'Capital of poverty': 1 in 4 Londoners are poor

LONDON (THOMSON REUTERS FOUNDATION) - More than one in four Londoners, many of them in work, live in poverty due to stagnant wages and rapidly rising rents, according to a report released on Monday (Oct 9).

In the British capital, 2.3 million people live in poverty with a record 1.3 million of them in jobs, according to London's Poverty Profile, which uses official data to measure poverty.

The report said a single adult in poverty earns less than 144 pounds (US$189) a week after taxes and housing costs are deducted, and the average family of four has less than 347 pounds to spend on all other costs of living.

"Despite its glaring prosperity and privilege, London remains the capital of English poverty, due mainly to the high rents paid by the half of all households who rent their homes,"said Adam Tinson from New Policy Institute, a British research organisation that produced the report.

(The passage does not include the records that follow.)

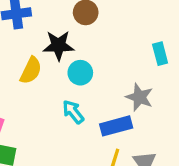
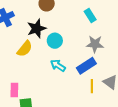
cyan rectangle: (160, 54) -> (90, 15), moved
yellow semicircle: (31, 70) -> (25, 49), turned 30

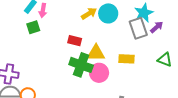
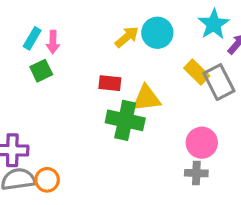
gray rectangle: (138, 28) -> (219, 82), moved
yellow rectangle: (126, 59) -> (197, 72), moved, turned 49
pink circle: (99, 73) -> (202, 143), moved

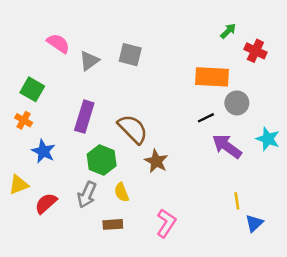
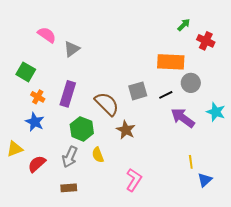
gray square: (130, 55) -> (138, 91), moved, turned -30
orange cross: (24, 120) -> (38, 97), moved
brown rectangle: (113, 224) -> (69, 188), moved

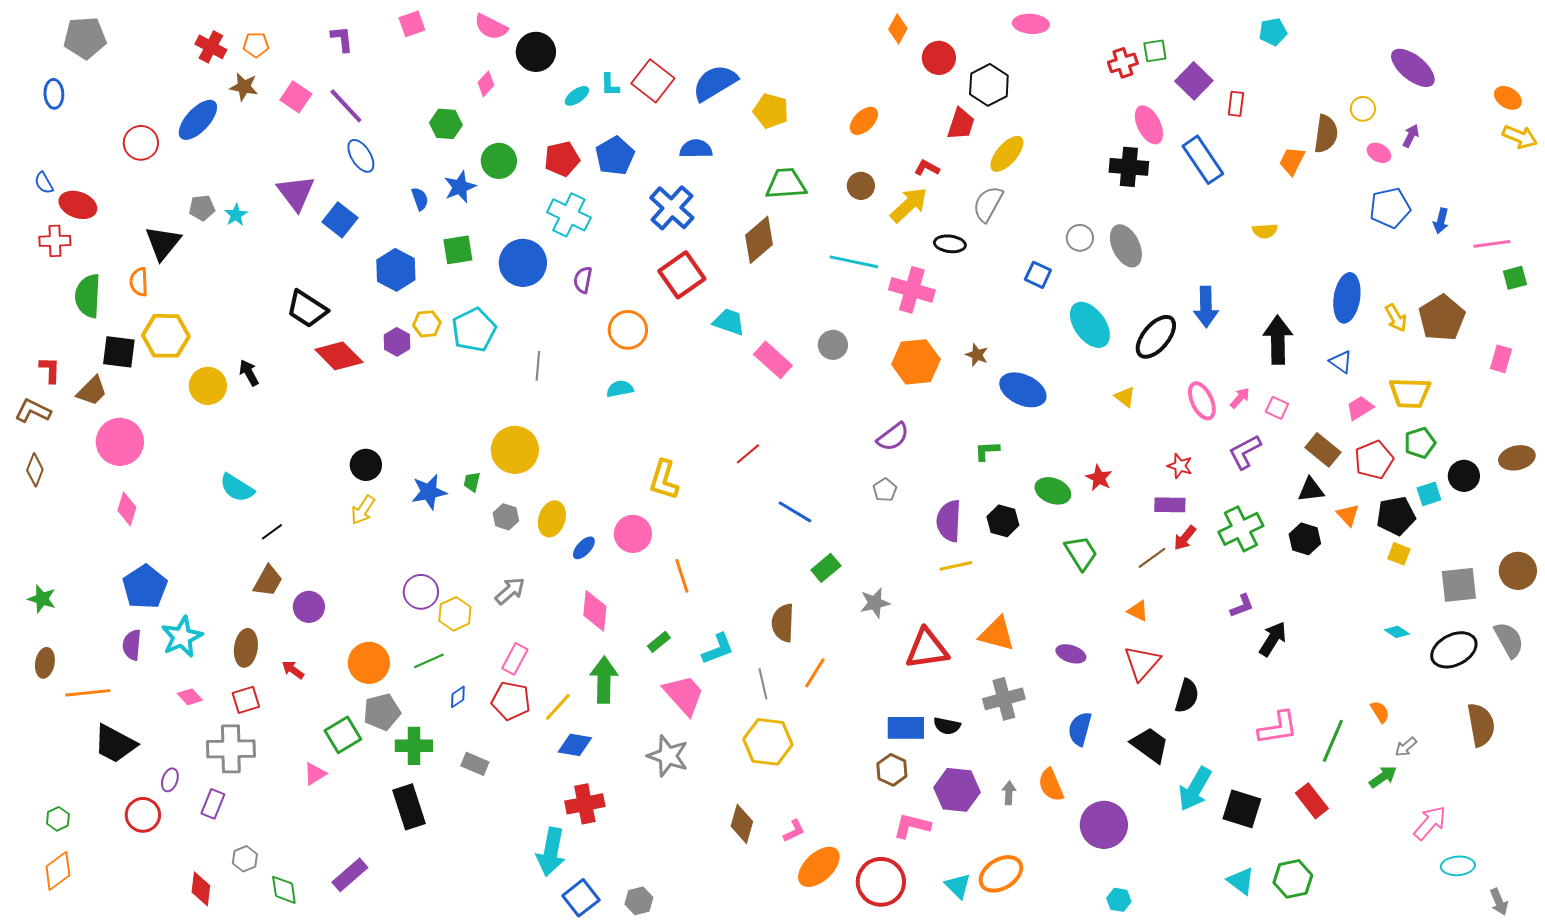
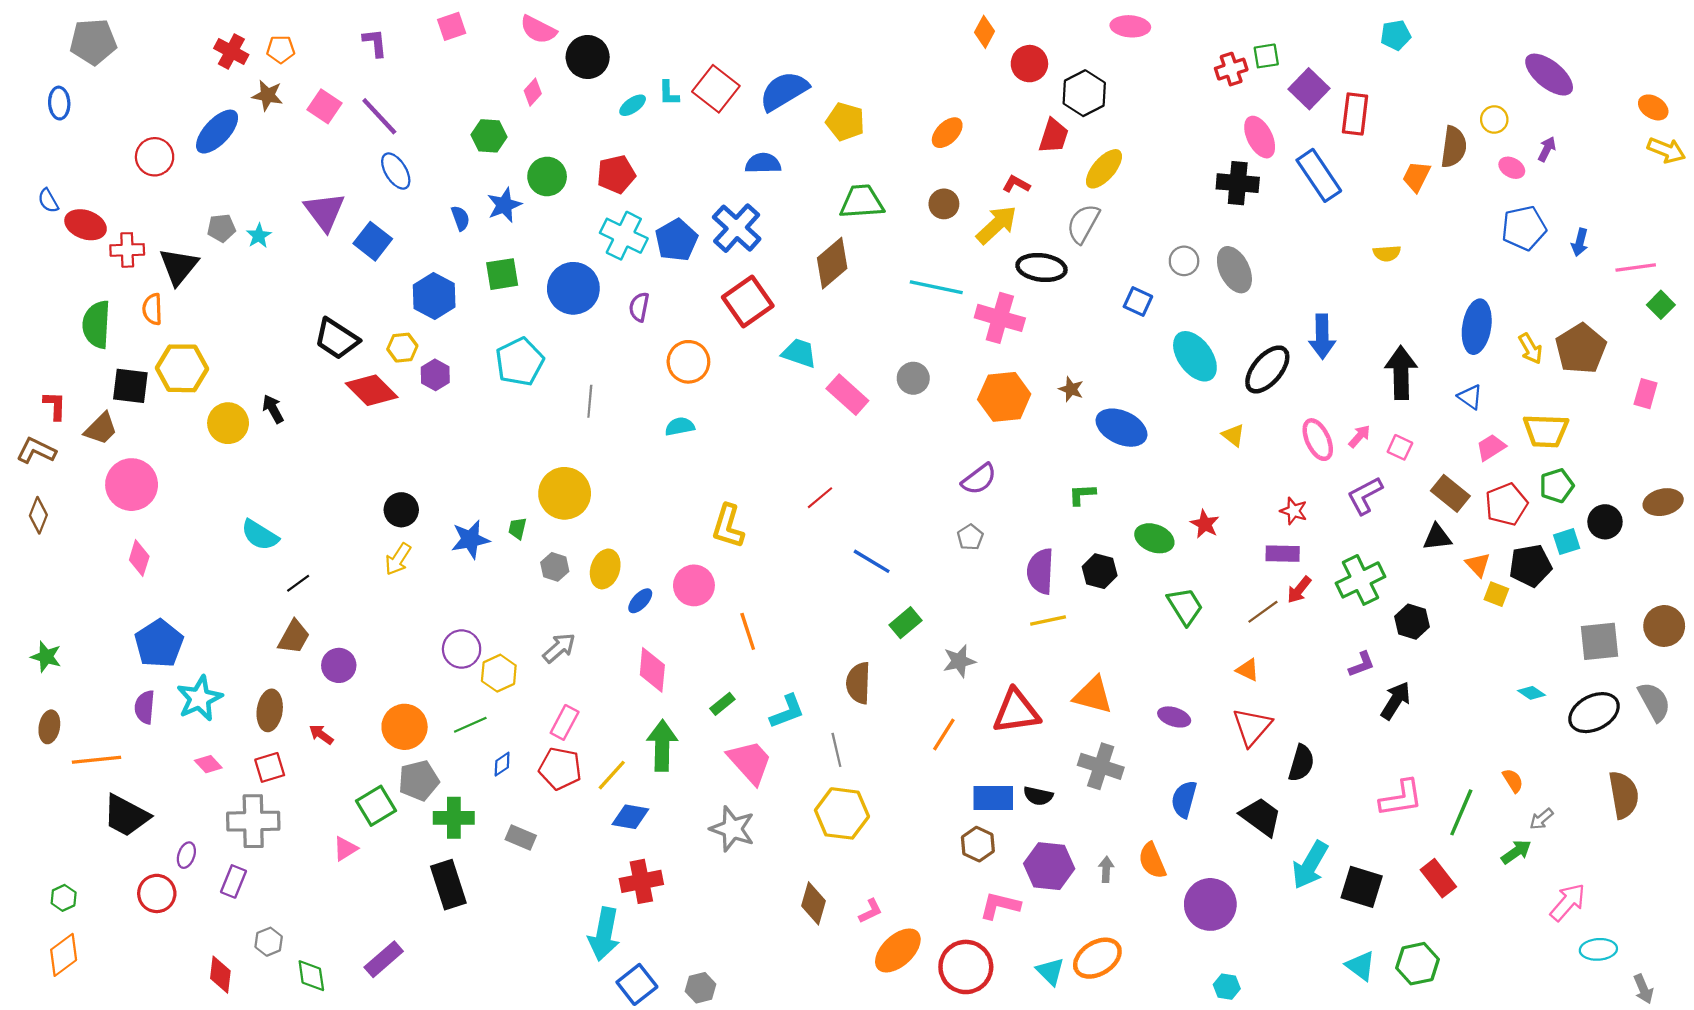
red rectangle: (1236, 104) -> (1355, 114), size x1.5
blue pentagon: (615, 156) -> (676, 240), moved
red cross: (55, 241) -> (127, 250), moved
black ellipse: (950, 244) -> (1041, 267), size x1.4
green square: (1515, 278) -> (1661, 305), turned -30
yellow hexagon: (427, 324) -> (402, 348), moved
black hexagon: (1305, 539) -> (1412, 622), moved
yellow square: (1399, 554) -> (1496, 594), moved
orange line: (815, 673) -> (944, 735), moved
gray cross: (1004, 699) -> (1101, 766), turned 33

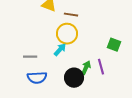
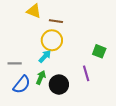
green arrow: (86, 68) -> (41, 77), moved
blue semicircle: (37, 78) -> (22, 85), turned -48

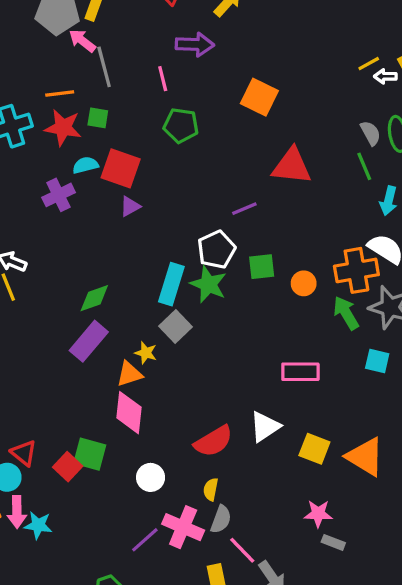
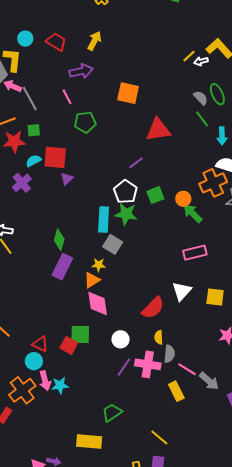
green diamond: (94, 298) -> (59, 240), turned -40
green arrow: (346, 313) -> (193, 213), moved
purple line: (145, 540) -> (124, 367), moved

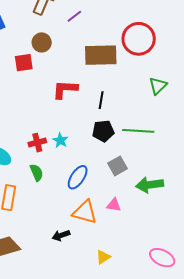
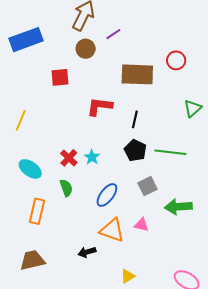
red circle: (139, 39) -> (176, 60), size x0.6
brown circle: (42, 42) -> (86, 49), moved
black pentagon: (103, 131) -> (135, 150), turned 30
red cross: (37, 143) -> (69, 158), turned -36

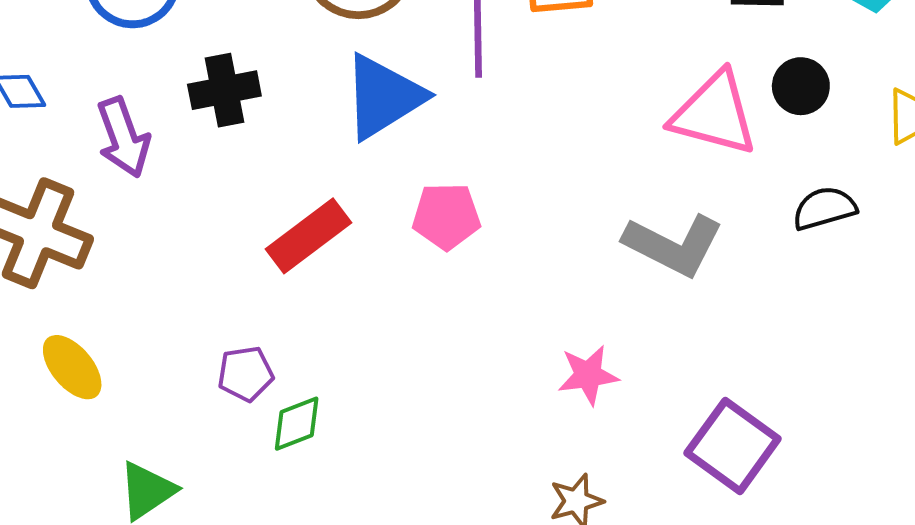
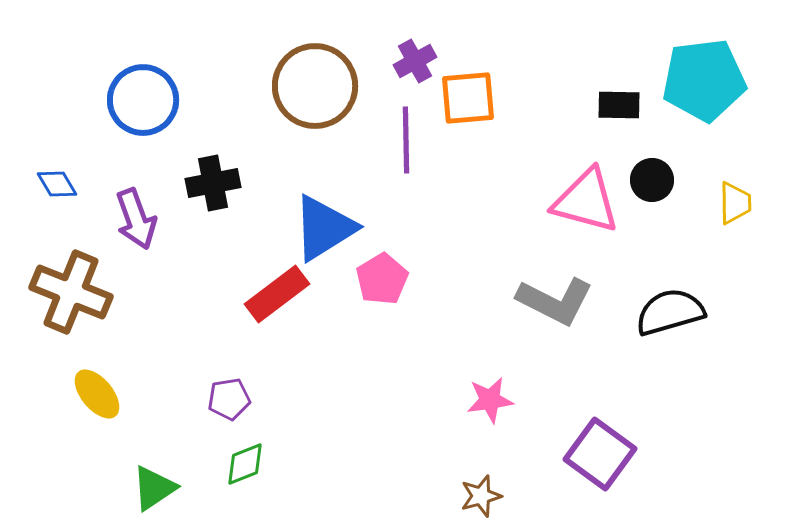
blue triangle: (383, 97) -> (324, 228), moved
black semicircle: (824, 208) -> (670, 312), moved, size x1.4
pink pentagon: (446, 216) -> (382, 279), turned -30
green diamond: (297, 424) -> (245, 464), moved

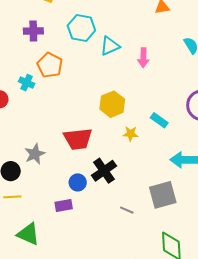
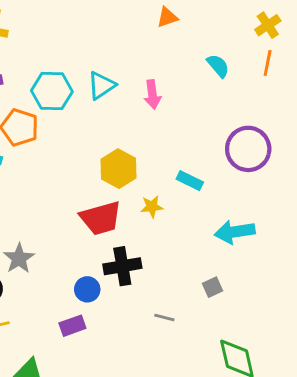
cyan hexagon: (81, 28) -> (52, 91), moved
red trapezoid: (78, 139) -> (101, 218), moved
black cross: (104, 171) -> (122, 266), turned 35
gray square: (163, 195) -> (213, 287), size x0.5

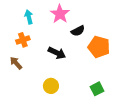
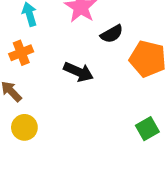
yellow circle: (51, 86) -> (24, 127), moved

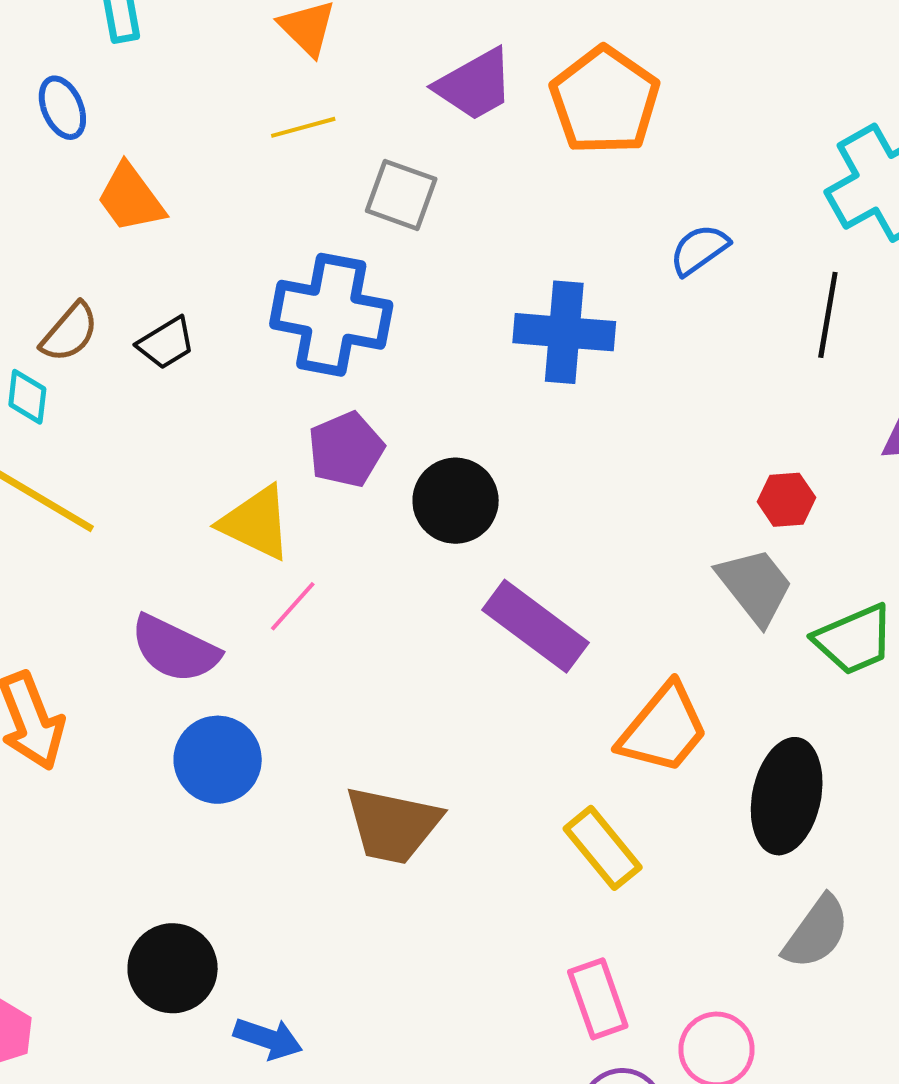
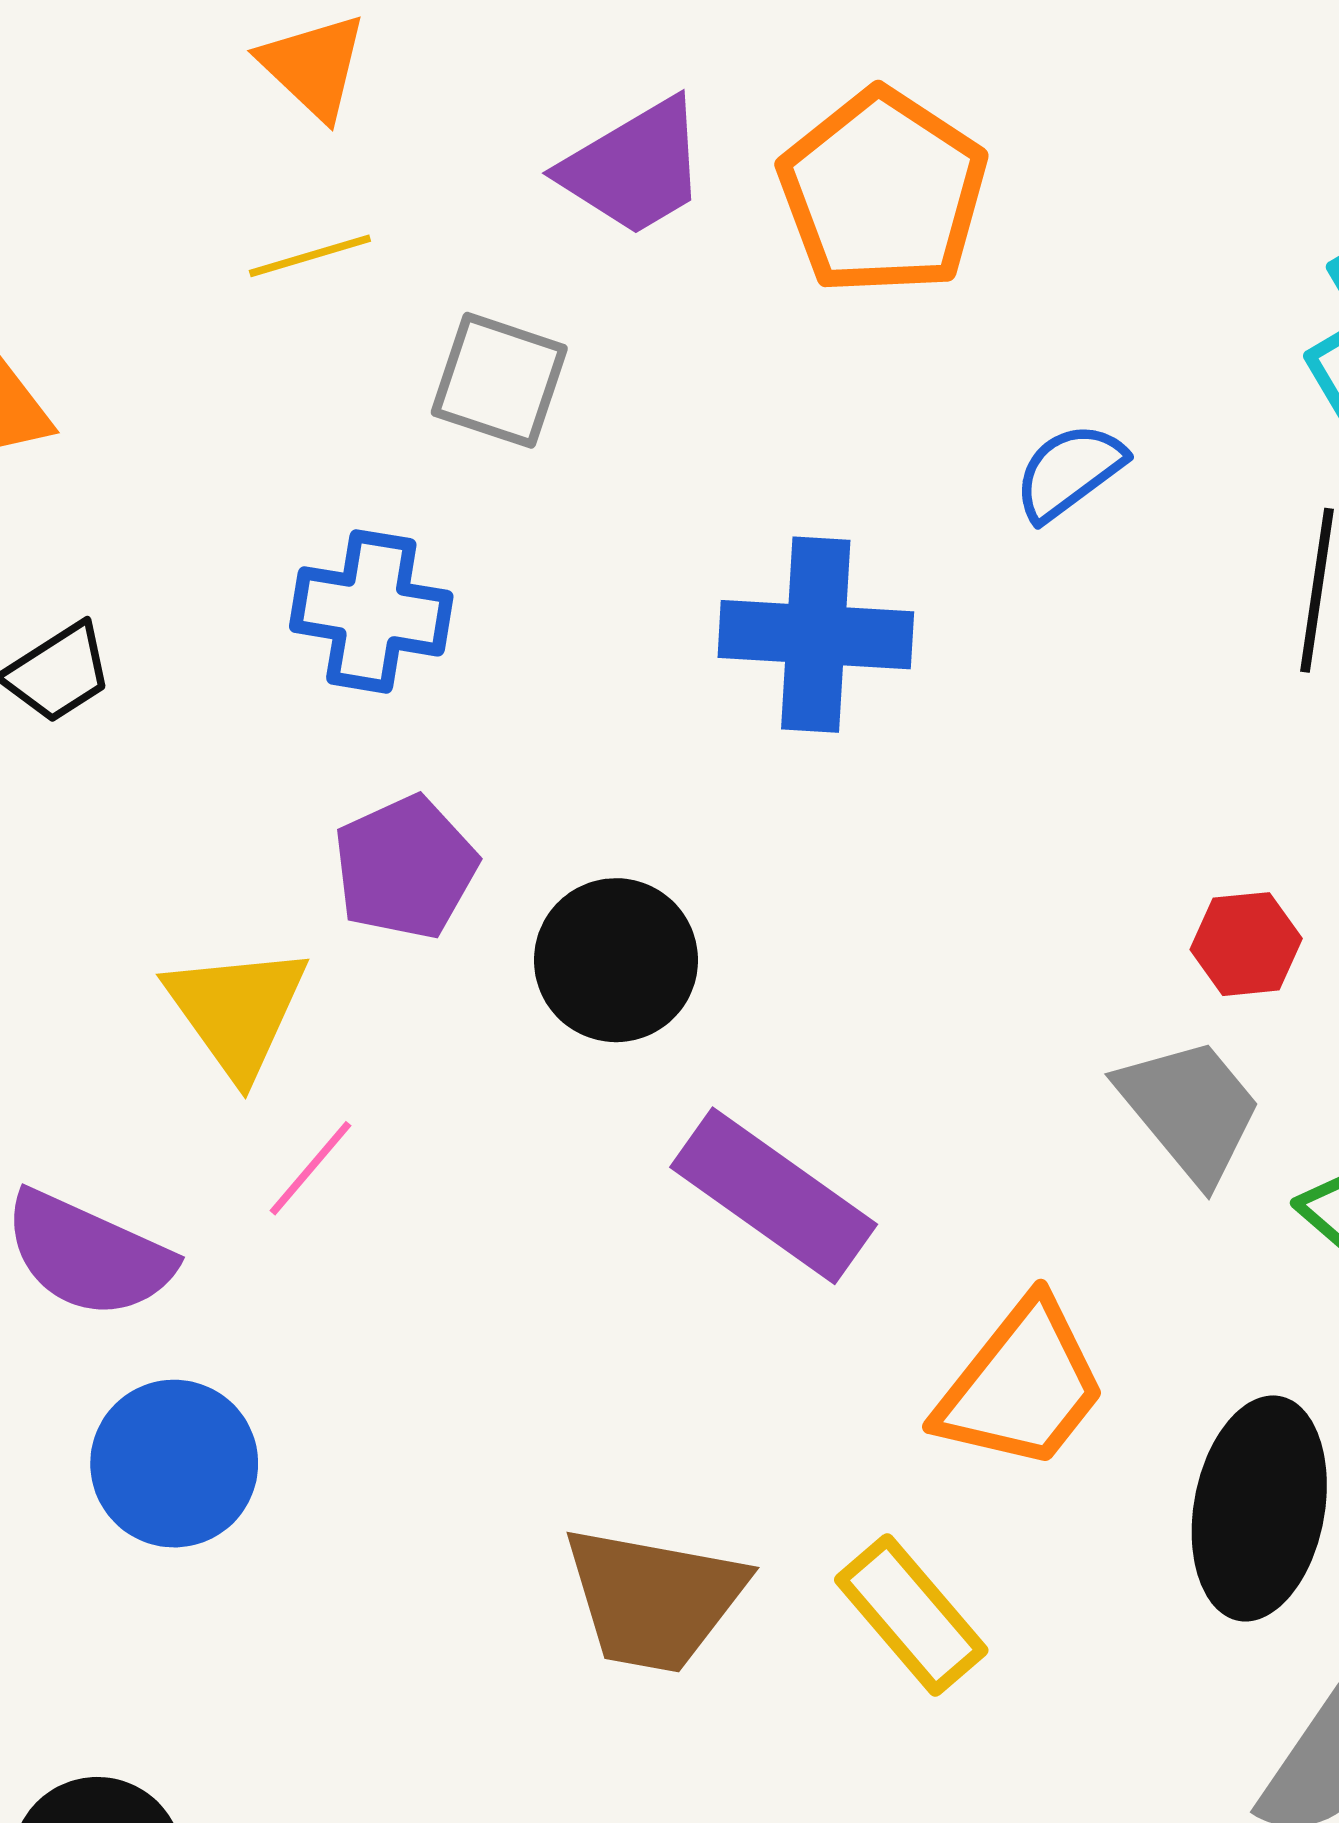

London housing costs are among the highest in the world, with average rents now more than 1,800 pounds a month, according to property lender Landbay.

While families who rent from private landlords have long endured high costs, families living in social housing - built by government or charities to protect the poorest - are now seeing the fastest rent increases, Tinson said in a statement.

Rents for local government housing have increased by around 30 per cent in the last five years, even faster than private rents, which have risen a fifth, the report found.

The proportion of Londoners living in poverty - defined as earning less than 60 percent of the median income - has fallen to 27 per cent from 29 per cent over the last six years.

As the population has grown, the overall number of people in poverty remains unchanged, according to the report, but of those the number in work is now at a record level at 58 percent.

Housing costs that are more than double the average outside the capital are the main reason poverty in London is higher than in the rest of the country, where the average is 21 per cent, it added.

Restrictive planning regulations, along with steadily rising demand from new households, foreign investment and years of rampant property speculation, have kept London's housing market on a tear for the past two decades.

Average house prices in London have more than quadrupled in the last two decades but average wages have risen by only a fraction of that amount.

"The reality remains, that for many work does not pay enough, or offer the security that people need," said Mubin Haq, policy director at Trust for London, an anti-poverty charity.

The bottom 50 per cent of London households now own just 5 percent of the city's wealth, while the top 10 per cent owns more than half, it said.